Tabletop with the LARPers
I recently got shanghaied into an unusual Mage: the Ascension game with friends. The thing that makes this group different is that, unlike most gamers I know, everyone in this group got their start LARPing (Live Action Roleplaying) before moving to tabletop.
There are a few obvious differences. For one, they dress up as their characters. Not much – a leather jacket, or a trench coat and a crucifix – but enough to give you a better mental image of who they’re playing. I thought it was a bit overboard at first, but now I’m really enjoying it. When the outfits go on, it’s game time.
While the in-character clothes might not be for everybody, they do have one LARPer tradition I think nearly every group could benefit from. It’s as simple as it is powerful – they hold up a hand with crossed fingers while talking out of character.

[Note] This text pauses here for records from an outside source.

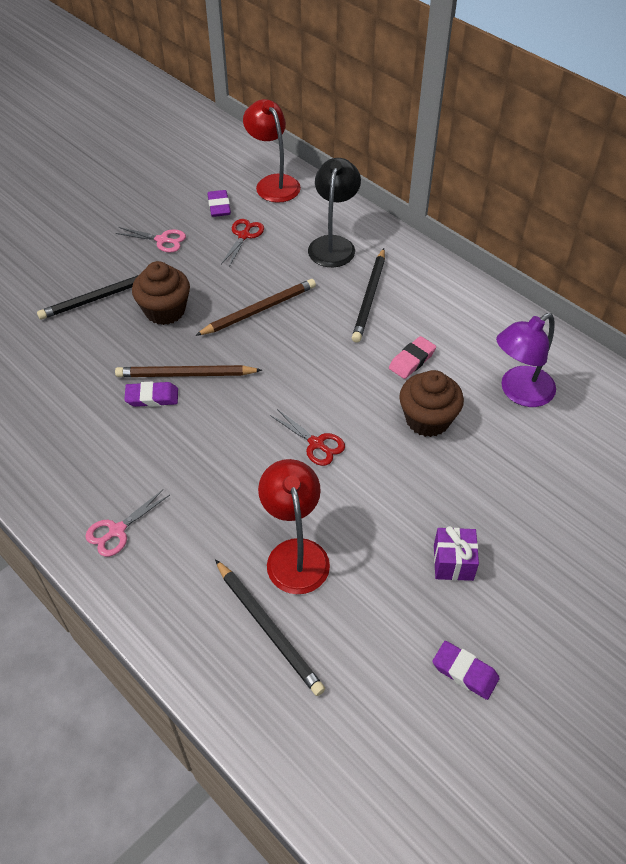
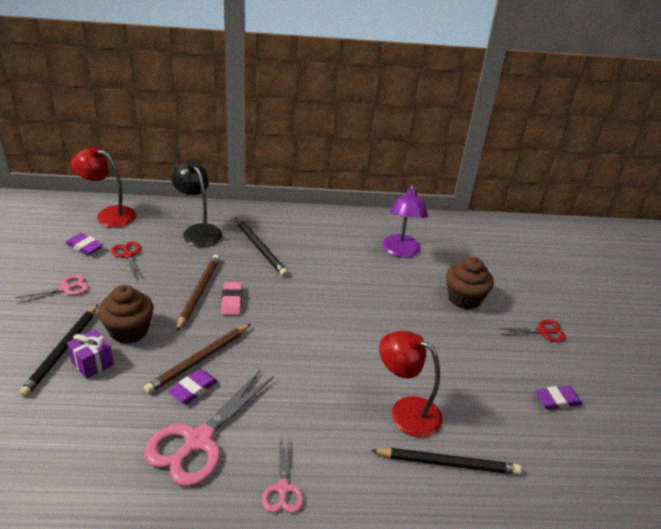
camera: 50 degrees left, 15 degrees down
(106, 443) = (198, 441): none -> pink scissors
(316, 444) = (336, 344): red scissors -> red scissors (542, 332)
(412, 360) = (328, 267): pink eraser -> pink eraser (231, 301)
(427, 419) = (376, 292): brown cupcake -> brown cupcake (464, 298)
(453, 562) = (482, 353): purple gift -> purple gift (92, 363)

This has two immediate benefits. One, you never again have to worry about an out of character joke getting mixed up with actual actions. Two, it severely cuts down on table-talk. Since you need to take an extra action to talk out of character, and everything you say is in character by default, you’re more likely to react in character. Instead of, “I ask him where the guards went,” you find yourself saying, “You! Tell me where the guards went!”
I know that encouraging roleplaying and cutting down on extraneous chatter are perennial favourite topics among DMs. Next time you’re wondering how to accomplish both at your table, try giving the LARPer method a try.
Mule Catapults and Precarious Ropeways
Low-tech Magazine is something of a strike back at our culture’s obsession with cutting-edge technology. But it’s also a great resource for gaming ideas.
A recent article on the history of using ropeways for transport – both human and cargo – has me itching to include a ropeway in my game. Preferably in a fight scene.
One recent links roundup had an image of what I only assume was a mule with a portable catapult on its back. (And if that’s not what it was, don’t tell me – I like my way better.) Who can’t imagine villagers loading that as fast as they can while trying to hold off a charging ogre?
If you’re running anything from ancient world to steampunk, I’d suggest taking a look at Low-tech Magazine.